Le réseau satellitaire américain Starlink rencontre des obstacles en Afrique. Plusieurs États ont pris des mesures pour limiter ou interdire ses services. Ces décisions découlent de préoccupations liées à la sécurité nationale et à la souveraineté numérique.

La Namibie a refusé d’accorder une licence à l’entreprise. Les autorités ont cité le non-respect de règles locales. Des questions de sécurité et de contrôle des données ont également été soulevées.

L’Afrique du Sud a imposé des restrictions. Le gouvernement exige que Starlink cède 30 % de sa filiale locale à des groupes historiquement défavorisés. Cette condition vise à promouvoir l’inclusion économique.

Le Cameroun a interdit le réseau d’Elon Musk. Les motifs invoqués sont des risques pour la sécurité et la souveraineté numérique. Le Mali a également prohibé les terminaux Starlink. Bamako craint que ces équipements ne renforcent des groupes terroristes.

Le Soudan a bloqué l’accès au réseau.
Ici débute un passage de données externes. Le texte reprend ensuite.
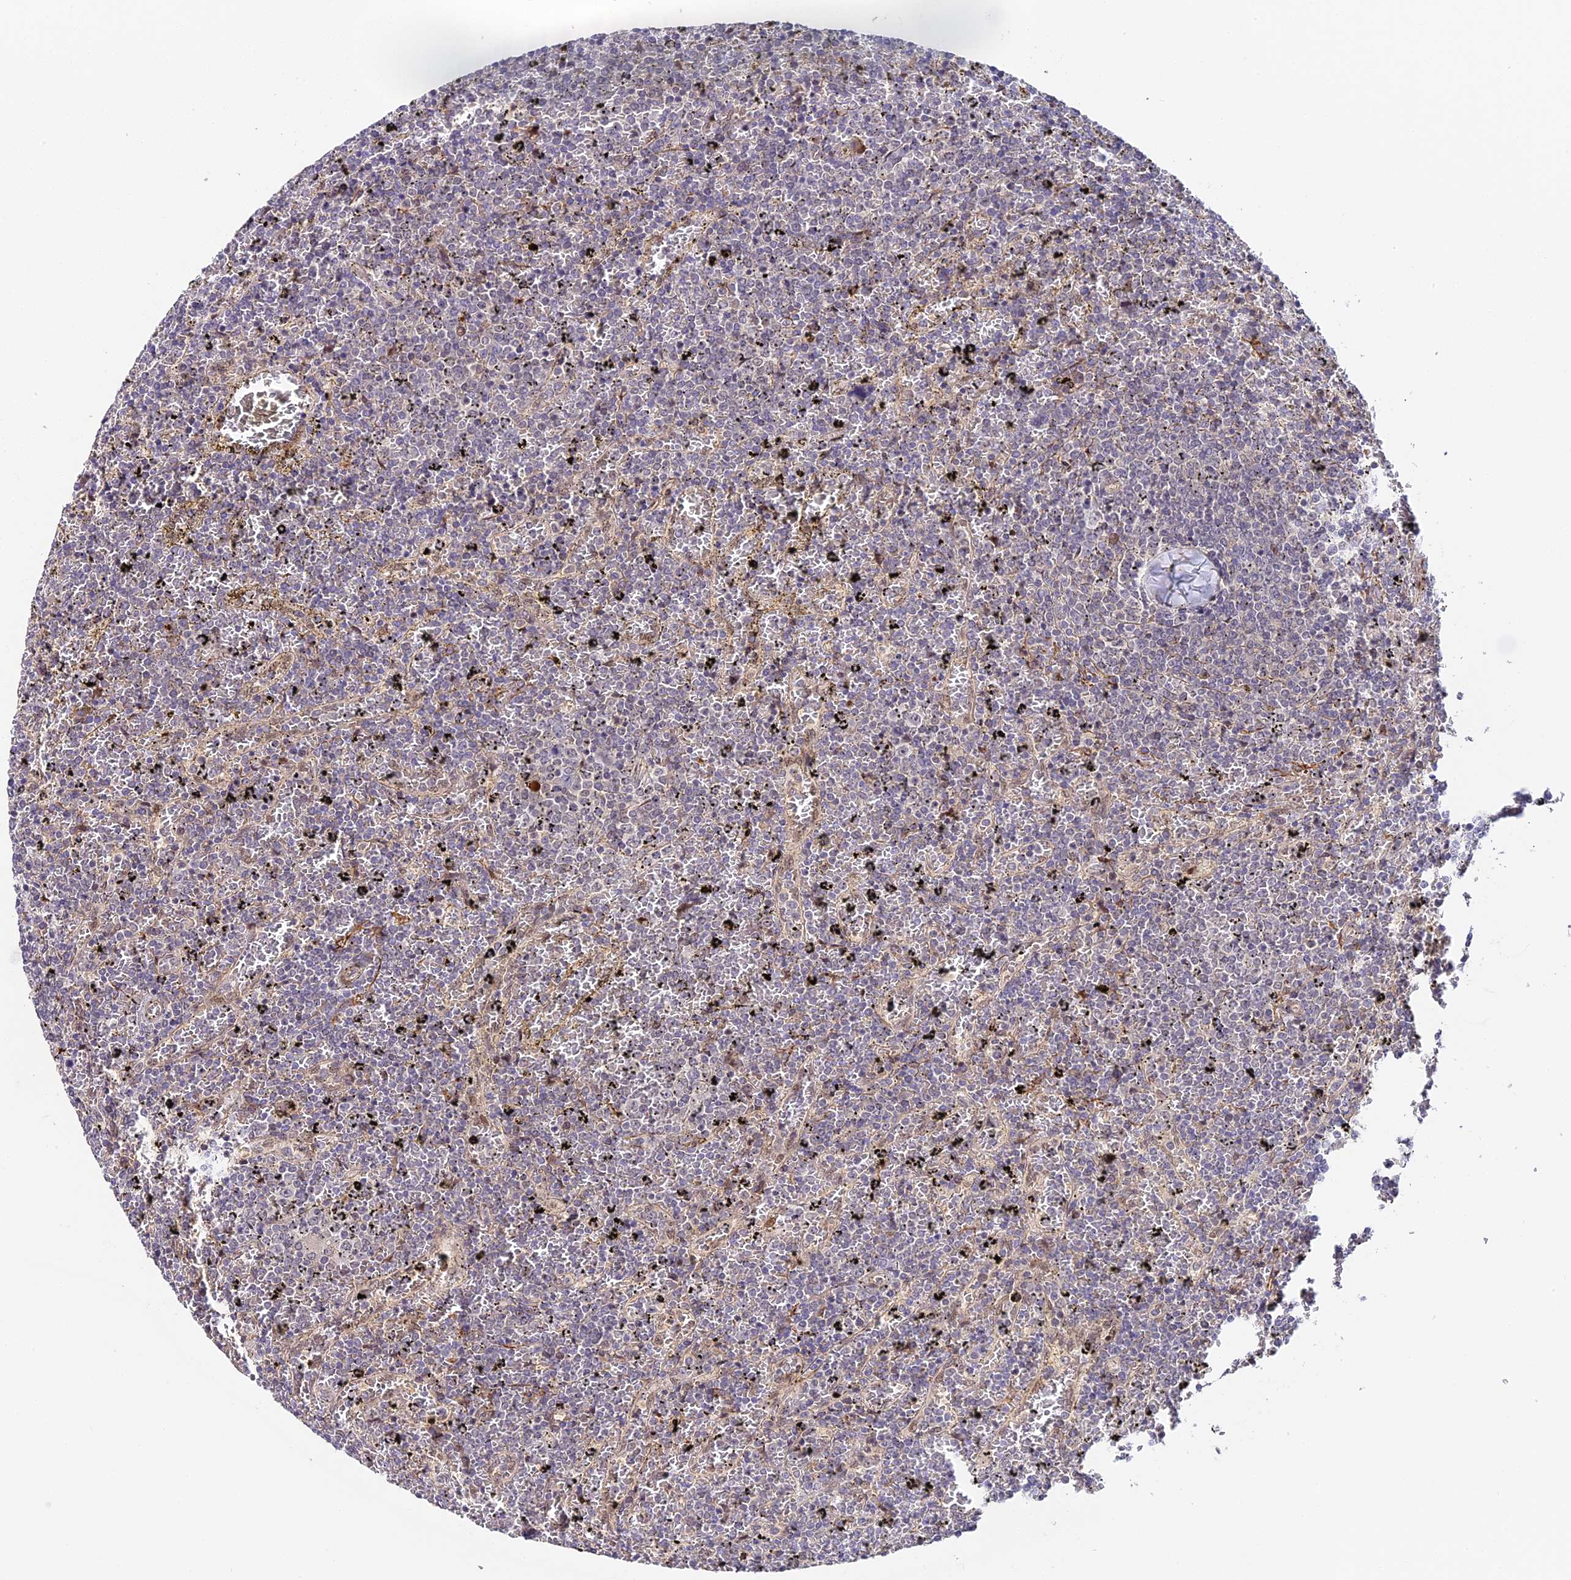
{"staining": {"intensity": "negative", "quantity": "none", "location": "none"}, "tissue": "lymphoma", "cell_type": "Tumor cells", "image_type": "cancer", "snomed": [{"axis": "morphology", "description": "Malignant lymphoma, non-Hodgkin's type, Low grade"}, {"axis": "topography", "description": "Spleen"}], "caption": "Tumor cells are negative for brown protein staining in malignant lymphoma, non-Hodgkin's type (low-grade).", "gene": "IMPACT", "patient": {"sex": "female", "age": 77}}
Les autorités estiment que des réseaux non contrôlés peuvent être utilisés par des rebelles. L’Égypte a interdit Starlink pour protéger ses réseaux de télécommunications publics contre toute interférence.
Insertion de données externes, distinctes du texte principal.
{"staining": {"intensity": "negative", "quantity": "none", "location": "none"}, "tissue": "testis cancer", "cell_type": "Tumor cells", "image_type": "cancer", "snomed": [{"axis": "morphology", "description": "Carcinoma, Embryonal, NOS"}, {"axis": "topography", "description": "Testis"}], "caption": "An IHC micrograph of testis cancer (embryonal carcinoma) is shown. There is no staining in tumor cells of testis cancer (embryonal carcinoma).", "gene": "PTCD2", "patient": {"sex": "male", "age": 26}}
L’Algérie a refusé d’autoriser Starlink pour un usage résidentiel. Aucune autre précision n’a été fournie par les autorités algériennes.

Ces décisions s’expliquent par la nature même de la technologie Starlink. Contrairement aux fournisseurs traditionnels, qui utilisent des infrastructures locales comme des tours de télécommunications ou la fibre optique, Starlink repose sur des satellites et des terminaux portables.

Cela signifie qu’Internet peut être fourni dans des zones échappant au contrôle gouvernemental. Les terminaux peuvent être déplacés et activés rapidement. Cette flexibilité complique la régulation. Des groupes terroristes pourraient exploiter cette technologie pour communiquer, coordonner leurs actions ou diffuser de la propagande, là où les réseaux classiques sont absents.

La controverse s’est intensifiée après des rapports sur une utilisation présumée du réseau par des terroristes sur le continent. Aucune confirmation officielle n’a été apportée à ce stade.